In contrast, they launched Rocky Mountain Vessels to make "simple, efficient, and affordable” brewing equipment, he adds. "Since we're focused on selling to younger breweries, startups, and breweries with small budgets, our focus tends to be on equipment that's seven to 15 barrels in scale."
Stellmacher points to Wooden Hill Brewing Company in Edina, Minnesota, as an example. "They bought a typical brewing system from us," he says. "It's very easy to use, it's very efficient, and it's affordable. One person can operate the system."
Adds Houtstra: "We believe the direction the craft brewing industry is going, it's not going to be big production breweries, I think it's going to be scaled back. It's going to be small, mom-and-pop breweries. There's just limited shelf space."
The market agrees. Rocky Mountain Vessels has sold equipment to more than 60 breweries from Maine to Washington State. Colorado-based customers include Lone Tree Brewing, Crystal Springs Brewing, and Holidaily.
Growth "has been exponential," says Stellmacher. "We're averaging 20 to 25 projects a year."
It all comes back to Rocky Mountain Vessels mantra of "simple, efficient, and affordable," says Stellmacher. While larger systems from other manufacturers can easily run $250,000, Rocky Mountain Vessels’ price tag is notably lower. "For a simple seven-barrel system, we're talking in the neighborhood of $30,000 to $35,000," says Stellmacher.
Houtstra's method starts with the question, "How can I change it to produce a high-quality piece of equipment at a lower cost?" His answer: "You start experimenting."
He highlights some of his innovations: a simple flow manifold, a modular design, and removable false bottoms. "You can pull it out with one hand," he says. "Usually, those are really heavy."
"One of the things brewers talk about is efficiency in the brewhouse," says Stellmacher. "Mash efficiency is something brewers are really fixated on. Our mash tun has a proper aspect ratio for extracting maximum sugars." Multiple drains on larger tanks allow brewers "to pour as much sugar as possible out of that wort," he adds.
Rocky Mountain Vessels started using a CNC welding system in 2015. The result is precise dimple jackets on the tanks that transfer heat more efficiently. "Because it's computer-aided, the likelihood of any flaw goes way down," says Stellmacher.
The reduced human touch also makes for cleaner tanks. "These tanks are extremely sanitary internally," notes Houtstra. "I don't think a lot of brewers realize the importance of that."
Favorite beers: "My favorite beer is anything brewed with citra hops," says Houtstra. "A citra IPA is at the top of the list."
"I'm not as finicky as Darin is," says Stellmacher. "I'm always trying something new.
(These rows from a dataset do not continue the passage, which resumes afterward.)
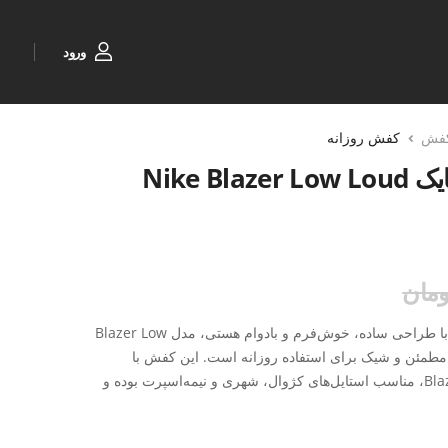
ورود
فش
کفش روزانه
کتونی روزانه مردانه نایک Nike Blazer Low Loud
اگر به‌دنبال یک کفش روزمره مردانه با طراحی ساده، خوش‌فرم و بادوام هستی، مدل Blazer Low
ی انتخابی مطمئن و شیک برای استفاده روزانه است. این کفش با
طراحی برگرفته از سری کلاسیک Blazer، مناسب استایل‌های کژوال، شهری و نیمه‌اسپرت بوده و
احتی طولانی‌مدت را تضمین می‌کنه.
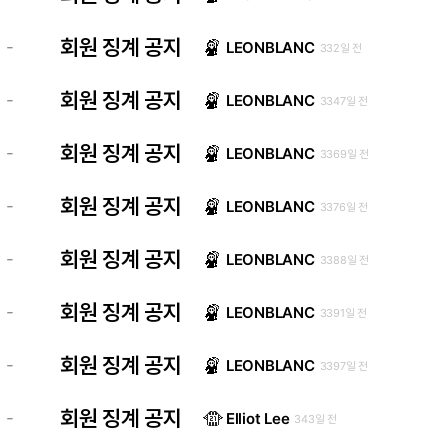
회원 징계 공지
-
LEONBLANC
332일 전
회원 징계 공지
-
LEONBLANC
3347일 전
회원 징계 공지
-
LEONBLANC
3369일 전
회원 징계 공지
-
LEONBLANC
3376일 전
회원 징계 공지
-
LEONBLANC
3388일 전
회원 징계 공지
-
LEONBLANC
3391일 전
회원 징계 공지
-
LEONBLANC
3397일 전
회원 징계 공지
-
Elliot Lee
343일 전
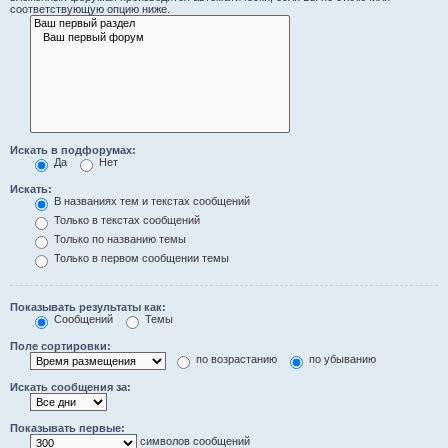
соответствующую опцию ниже.
Искать в подфорумах:
Да
Нет
Искать:
В названиях тем и текстах сообщений
Только в текстах сообщений
Только по названию темы
Только в первом сообщении темы
Показывать результаты как:
Сообщений
Темы
Поле сортировки:
по возрастанию
по убыванию
Искать сообщения за:
Показывать первые:
символов сообщений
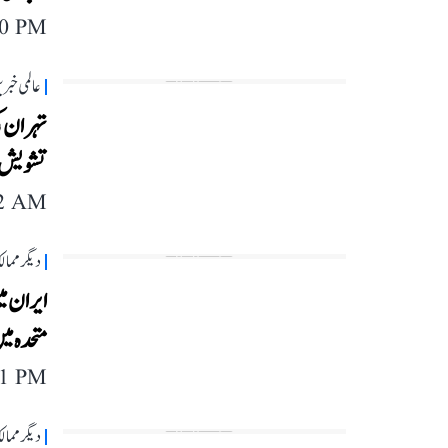
20 PM
عالمی خبر
تہران کی
تشویش
12 AM
دیگر مما
ایران می
متحدہ میں ایران 
11 PM
دیگر مما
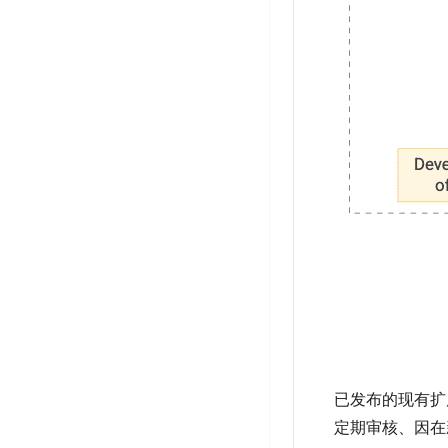
已发布的现有扩
定期审核、因在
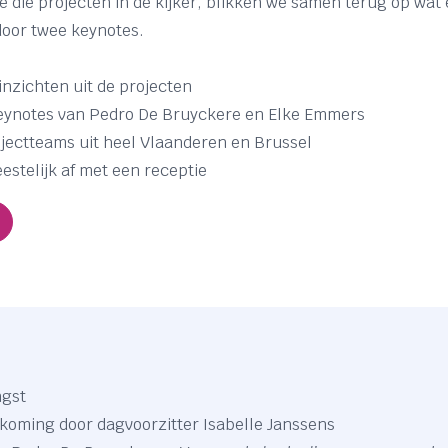
e die projecten in de kijker, blikken we samen terug op wat
door twee keynotes.
inzichten uit de projecten
 keynotes van Pedro De Bruyckere en Elke Emmers
jectteams uit heel Vlaanderen en Brussel
eestelijk af met een receptie
ngst
lkoming door dagvoorzitter Isabelle Janssens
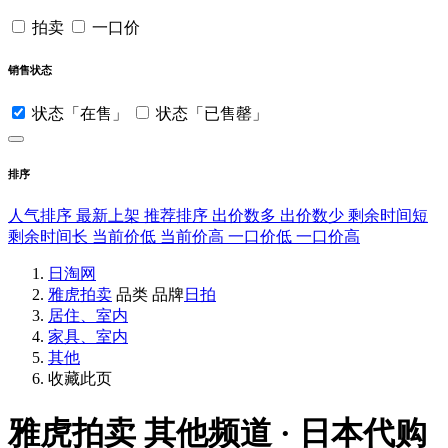
拍卖
一口价
销售状态
状态「在售」
状态「已售罄」
排序
人气排序
最新上架
推荐排序
出价数多
出价数少
剩余时间短
剩余时间长
当前价低
当前价高
一口价低
一口价高
日淘网
雅虎拍卖
品类
品牌
日拍
居住、室内
家具、室内
其他
收藏此页
雅虎拍卖
其他频道 · 日本代购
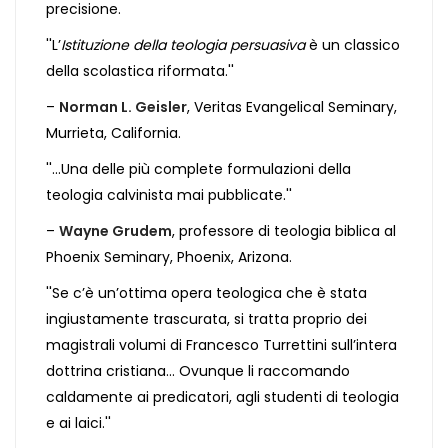
precisione.
''L’
Istituzione della teologia persuasiva
è un classico
della scolastica riformata.''
–
Norman L. Geisler
, Veritas Evangelical Seminary,
Murrieta, California.
''...Una delle più complete formulazioni della
teologia calvinista mai pubblicate.''
–
Wayne Grudem
, professore di teologia biblica al
Phoenix Seminary, Phoenix, Arizona.
''Se c’è un’ottima opera teologica che è stata
ingiustamente trascurata, si tratta proprio dei
magistrali volumi di Francesco Turrettini sull’intera
dottrina cristiana... Ovunque li raccomando
caldamente ai predicatori, agli studenti di teologia
e ai laici.''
What I haven't tried, I want to try."
Challenges: Awareness in the market. "The biggest challenge still is we're not well-known in the industry," says Houtstra.
Opportunities: Beyond the bread and butter of neighborhood breweries, distilleries and wineries are targets. "That's one of the opportunities we see: to be able to expand into related beverage markets, including distilling," says Stellmacher. Rocky Mountain Vessels recently sold a mash tun to Dry Land Distillers in Longmont.
Stellmacher says they also have plans to apply the company's expertise with stainless steel to another as-yet-undisclosed industry.
Needs: More elbow room. The company started up in a 2,000-square-foot facility in Montrose, then moved to a 4,000-square-foot shop in 2016. "Space continues to be an ongoing challenge," says Stellmacher. The insourcing of cylinder rolling cost the company some production space, he says, and there are plans to bring invest in a waterjet as well, "but that's more floor space."
Houtstra says talent is another need. "More skilled employees is a need coming up," he says.